Tsipras ha fatto dei passi indietro ma non è diventato un sostenitore delle politiche di austerità. Il “doloroso compromesso” che ha dovuto firmare lascia sicuramente scoperto il fronte della lotta intransigente all’austerità, una bandiera oramai in mano a forze marginali al sistema politico, come i comunisti del KKE e i nazisti di Alba Dorata, ambedue favorevoli all’uscita dall’Unione Europea.
Questo fatto dà a Tsipras un ampio margine di manovra per portare avanti le pesanti misure imposte dalla troika, senza incontrare grandi mobilitazioni popolari, almeno nell’immediato. Il tempo, questa volta, gioca in favore del premier: a ottobre comincia il negoziato sul debito, che, contando il nuovo prestito di 86 miliardi, sta per raggiungere il 200% del PIL. Entro la fine dell’anno, inoltre, ci sarà il versamento di quei 35 miliardi promessi dal piano Juncker per l’economia reale. Con un minimo di accortezza negli investimenti, potrebbero fare la differenza.
Nella composizione del nuovo governo Tsipras non ha voluto o potuto evitare di escludere i ministri di provenienza Syriza che non avevano dato grandi prove di capacità nello scorso governo. Ma ha fatto di nuovo la scelta di puntare fortemente ai tecnocrati di “area”, per la maggior parte di provenienza Pasok, come la nuova vice ministra per lo sviluppo economico e quello dell’agricoltura. Mentre nei ministeri chiave rimangono i collaudati Tsakalotos nelle finanze e Stathakis allo sviluppo.

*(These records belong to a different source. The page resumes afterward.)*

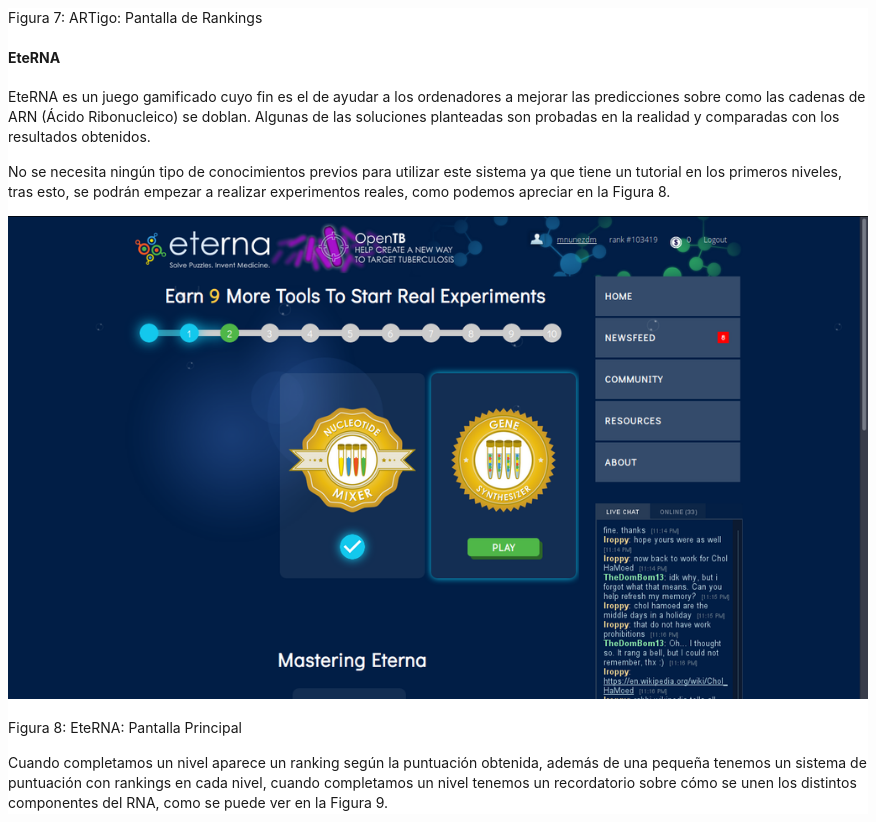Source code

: Figura 7: ARTigo: Pantalla de Rankings

#### EteRNA

EteRNA es un juego gamificado cuyo fin es el de ayudar a los ordenadores a mejorar las predicciones sobre como las cadenas de ARN (Ácido Ribonucleico) se doblan. Algunas de las soluciones planteadas son probadas en la realidad y comparadas con los resultados obtenidos.

No se necesita ningún tipo de conocimientos previos para utilizar este sistema ya que tiene un tutorial en los primeros niveles, tras esto, se podrán empezar a realizar experimentos reales, como podemos apreciar en la Figura 8.

![Figura 8: EteRNA: Pantalla Principal](imgs/EteRNA/1.png)

Figura 8: EteRNA: Pantalla Principal

Cuando completamos un nivel aparece un ranking según la puntuación obtenida, además de una pequeña tenemos un sistema de puntuación con rankings en cada nivel, cuando completamos un nivel tenemos un recordatorio sobre cómo se unen los distintos componentes del RNA, como se puede ver en la Figura 9.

L’apertura agli ex socialisti non è dovuta solo all’esperienza di governo accumulata in tanti anni di governo degli ex esponenti del Pasok. Tsipras cerca di aprire un dialogo anche con i socialisti europei, da tempo preoccupati dalla marcia del Pasok verso l’inesistenza. La nuova leader del partito Fofi Gennimatà è inesperta e non dispone di una grande personalità politica. Rimane teleguidata dall’ex leader Venizelos, del tutto appiattito sulle posizioni liberiste di Schauble e personalmente accusato di corruzione durante il periodo in cui era ministro della Difesa. Fofi ha difficoltà a sganciarsi dalla sua pesante tutela e durante la campagna elettorale ha paradossalmente rivendicato una continuità con il peggior Pasok, a iniziare dall’ex premier Simitis, proprio quello che ha gestito l’adesione della Grecia all’eurozona truccando i conti. Malgrado questo, il Pasok è riuscito non solo a conservare ma anche a aumentare di poco i suoi consensi. Tsipras ritiene utile recuperare i socialisti greci a una politica di sinistra ma la strada sembra ancora molto lontana.